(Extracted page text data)
※

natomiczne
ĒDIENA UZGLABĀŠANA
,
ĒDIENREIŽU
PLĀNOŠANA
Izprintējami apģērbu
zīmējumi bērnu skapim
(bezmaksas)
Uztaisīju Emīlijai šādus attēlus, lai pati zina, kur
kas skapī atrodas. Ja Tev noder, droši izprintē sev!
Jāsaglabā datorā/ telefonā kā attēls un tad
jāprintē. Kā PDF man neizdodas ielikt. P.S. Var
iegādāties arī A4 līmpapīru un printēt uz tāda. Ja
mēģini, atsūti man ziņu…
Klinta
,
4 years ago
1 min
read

※

(YOUR GOAL): Output the entire data exactly, line for line.

(TASK SOLUTION):
natomiczne
ĒDIENA UZGLABĀŠANA
,
ĒDIENREIŽU
PLĀNOŠANA
Izprintējami apģērbu
zīmējumi bērnu skapim
(bezmaksas)
Uztaisīju Emīlijai šādus attēlus, lai pati zina, kur
kas skapī atrodas. Ja Tev noder, droši izprintē sev!
Jāsaglabā datorā/ telefonā kā attēls un tad
jāprintē. Kā PDF man neizdodas ielikt. P.S. Var
iegādāties arī A4 līmpapīru un printēt uz tāda. Ja
mēģini, atsūti man ziņu…
Klinta
,
4 years ago
1 min
read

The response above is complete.